With the addition of get_bigquery_schema(), our script is complete!

TableReference() is similar to the dataset reference we went over earlier, only for tables (duh). This allows us to call upon get_table(), which returns a Table class representing the table we just created. Amongst the methods of that class, we can call .schema(), which gives us precisely what we want: a beautiful representation of a Table schema, generated from raw CSV information, where there previously was none.

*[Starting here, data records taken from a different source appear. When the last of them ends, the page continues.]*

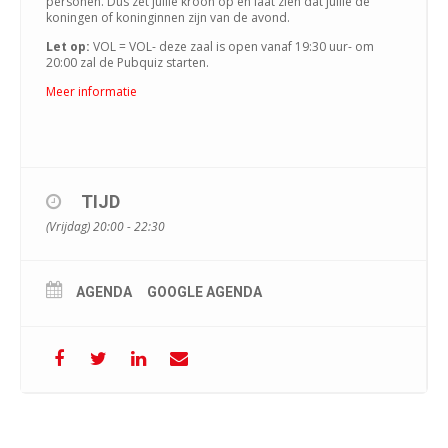
personen. Dus zet jullie kroon op en laat zien dat jullie de
koningen of koninginnen zijn van de avond.
Let op:
VOL = VOL- deze zaal is open vanaf 19:30 uur- om
20:00 zal de Pubquiz starten.
Meer informatie
TIJD
(Vrijdag) 20:00 - 22:30
AGENDA
GOOGLE AGENDA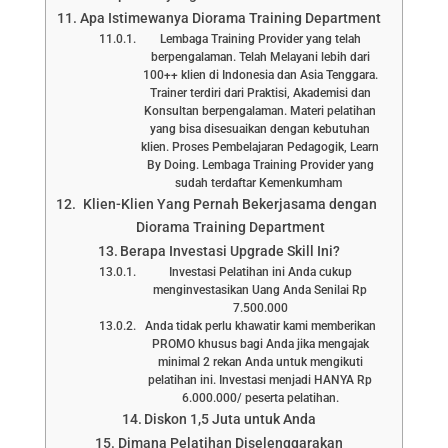
Apa Istimewanya Diorama Training Department
Lembaga Training Provider yang telah
berpengalaman. Telah Melayani lebih dari
100++ klien di Indonesia dan Asia Tenggara.
Trainer terdiri dari Praktisi, Akademisi dan
Konsultan berpengalaman. Materi pelatihan
yang bisa disesuaikan dengan kebutuhan
klien. Proses Pembelajaran Pedagogik, Learn
By Doing. Lembaga Training Provider yang
sudah terdaftar Kemenkumham
Klien-Klien Yang Pernah Bekerjasama dengan
Diorama Training Department
Berapa Investasi Upgrade Skill Ini?
Investasi Pelatihan ini Anda cukup
menginvestasikan Uang Anda Senilai Rp
7.500.000
Anda tidak perlu khawatir kami memberikan
PROMO khusus bagi Anda jika mengajak
minimal 2 rekan Anda untuk mengikuti
pelatihan ini. Investasi menjadi HANYA Rp
6.000.000/ peserta pelatihan.
Diskon 1,5 Juta untuk Anda
Dimana Pelatihan Diselenggarakan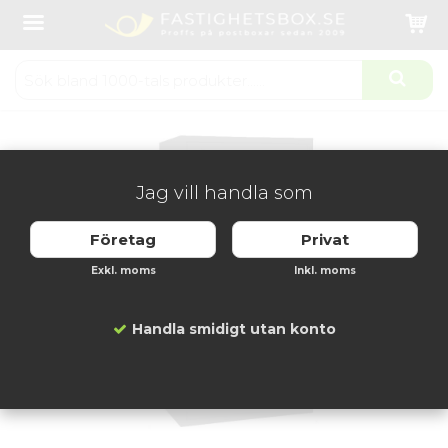
Startsida
Fastighetsboxar
Fastighetsbox inomhus
Svenskboxen 1x7 fack - Svart
Produkten har blivit tillagd i varukorgen
Jag vill handla som
Företag
Privat
Exkl. moms
Inkl. moms
Handla smidigt utan konto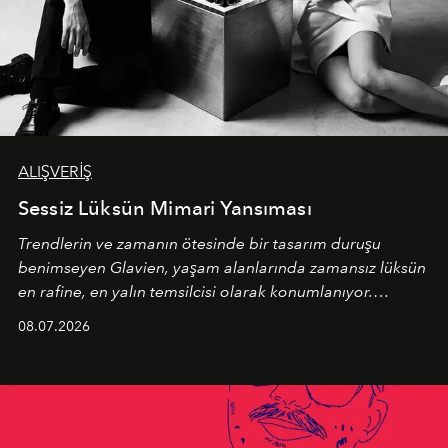
ALIŞVERİŞ
Sessiz Lüksün Mimari Yansıması
Trendlerin ve zamanın ötesinde bir tasarım duruşu
benimseyen
Glavien,
yaşam alanlarında zamansız lüksün
en rafine, en yalın temsilcisi olarak konumlanıyor.
Kusursuz malzeme kalitesini yüksek zanaatkarlıkla
08.07.2026
birleştiren marka; modern mimarinin sınırlarını zorlayan
en yeni seçkisiyle bu imza felsefesini mekanlara taşıyor.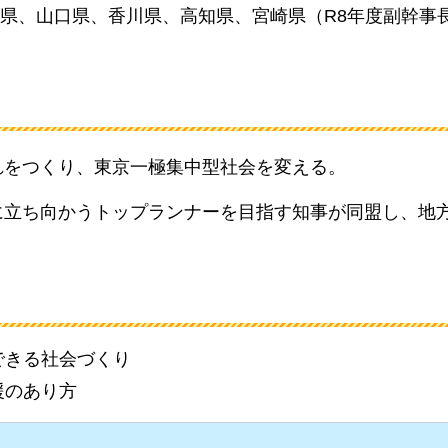
県、山口県、香川県、高知県、宮崎県（R8年度副幹事
れをつくり、東京一極集中型社会を変える。
に立ち向かうトップランナーを目指す知事が同盟し、地
できる社会づくり
援のあり方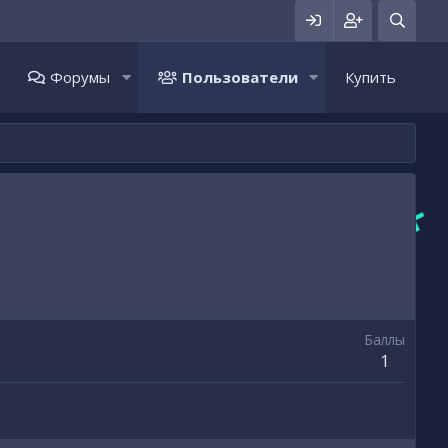
Форумы
Пользователи
Купить
Баллы
1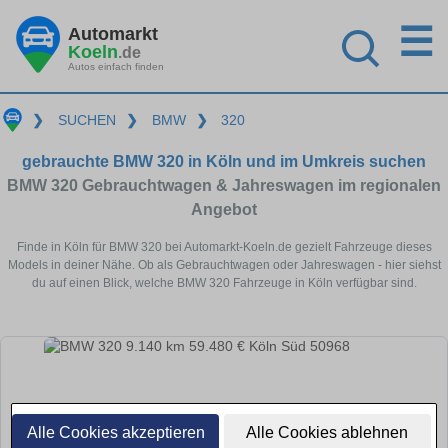
☰
Automarkt
Koeln
.de
Autos einfach finden
❯
SUCHEN
❯
BMW
❯
320
gebrauchte BMW 320 in Köln und im Umkreis suchen
BMW 320 Gebrauchtwagen & Jahreswagen im regionalen
Angebot
Finde in Köln für BMW 320 bei Automarkt-Koeln.de gezielt Fahrzeuge dieses
Models in deiner Nähe. Ob als Gebrauchtwagen oder Jahreswagen - hier siehst
du auf einen Blick, welche BMW 320 Fahrzeuge in Köln verfügbar sind.
Alle Cookies akzeptieren
Alle Cookies ablehnen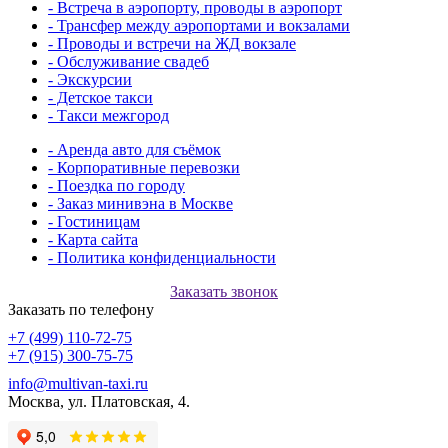
- Встреча в аэропорту, проводы в аэропорт
- Трансфер между аэропортами и вокзалами
- Проводы и встречи на ЖД вокзале
- Обслуживание свадеб
- Экскурсии
- Детское такси
- Такси межгород
- Аренда авто для съёмок
- Корпоративные перевозки
- Поездка по городу
- Заказ минивэна в Москве
- Гостиницам
- Карта сайта
- Политика конфиденциальности
Заказать звонок
Заказать по телефону
+7 (499) 110-72-75
+7 (915) 300-75-75
info@multivan-taxi.ru
Москва, ул. Платовская, 4.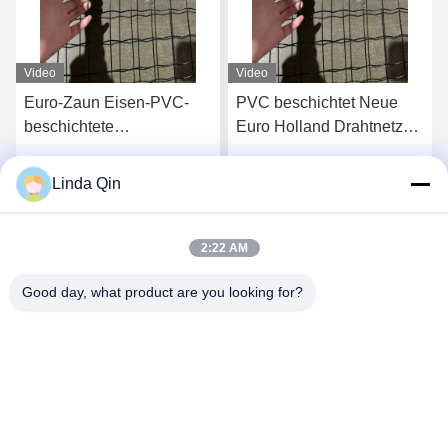
Video
Video
Euro-Zaun Eisen-PVC-
PVC beschichtet Neue
beschichtete
Euro Holland Drahtnetz
umweltfreundliche
Preis Geschweißtes
Gartendrahtgitterzaun für
Drahtnetz Zaun Anping
Linda Qin
Jetzt Chatten
Jetzt Chatten
den Schutz der Farm
Fabrik Kunststoff
beschichtet Drahtnetz
2:22 AM
Good day, what product are you looking for?
Anping Bingze Wire Mesh Products Co.,Ltd
wiremesh@apbingze.com
86--16633836886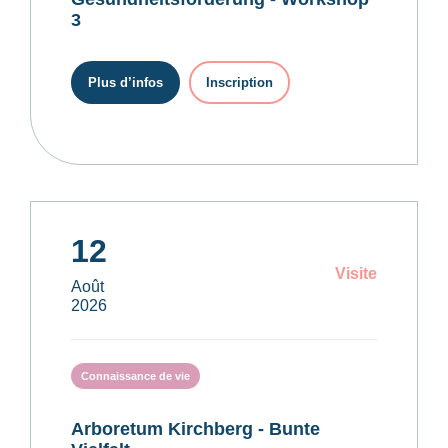
3
Plus d’infos
Inscription
12
Visite
Août
2026
Connaissance de vie
Arboretum Kirchberg - Bunte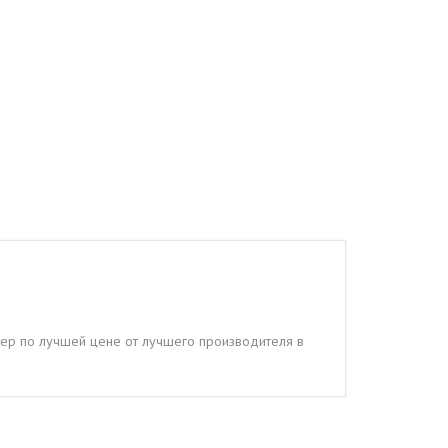
стер по лучшей цене от лучшего производителя в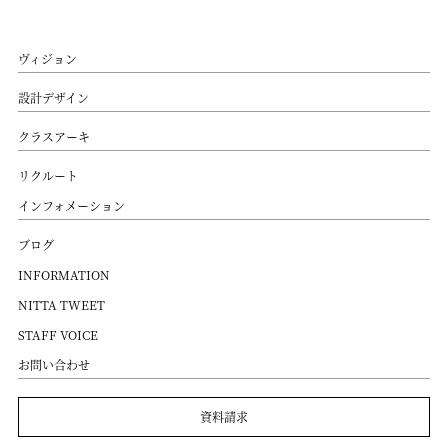
ヴィジョン
設計デザイン
クラスアーキ
リクルート
インフォメーション
ブログ
INFORMATION
NITTA TWEET
STAFF VOICE
お問い合わせ
資料請求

Behold the fruits of your labor:

[   SchemaField('id', 'INTEGER', 'NULLABLE', None, ()),
    SchemaField('initiated', 'TIMESTAMP', 'NULLABLE', None, ()),
    SchemaField('hiredate', 'DATE', 'NULLABLE', None, ()),
    SchemaField('email', 'STRING', 'NULLABLE', None, ()),
    SchemaField('firstname', 'STRING', 'NULLABLE', None, ()),
    SchemaField('lastname', 'STRING', 'NULLABLE', None, ()),
    SchemaField('title', 'STRING', 'NULLABLE', None, ()),
    SchemaField('department', 'STRING', 'NULLABLE', None, ()),
    SchemaField('location', 'STRING', 'NULLABLE', None, ()),
    SchemaField('country', 'STRING', 'NULLABLE', None, ()),
    SchemaField('type', 'STRING', 'NULLABLE', None, ())]

There you have it; a correctly inferred schema, from data which wasn't entirely clean in the first place (our dates are in MM/DD/YY format as opposed to MM/DD/YYYY, but Google still gets it right. How? Because Google).

It Doesn't End Here

I hope it goes without saying that abusing Google BigQuery's API to generate schemas for you is only a small, obscure use case of what Google BigQuery is intended to do, and what it can do for you. That said, I need to stop this fanboying post before anybody realizes I'll promote their products for free forever (I think I may have passed that point).

In case you're interested, the source code for this script has been uploaded to Github here. Have at it, and remember to think Big™*.

*Not a real trademark, I'm making things up again.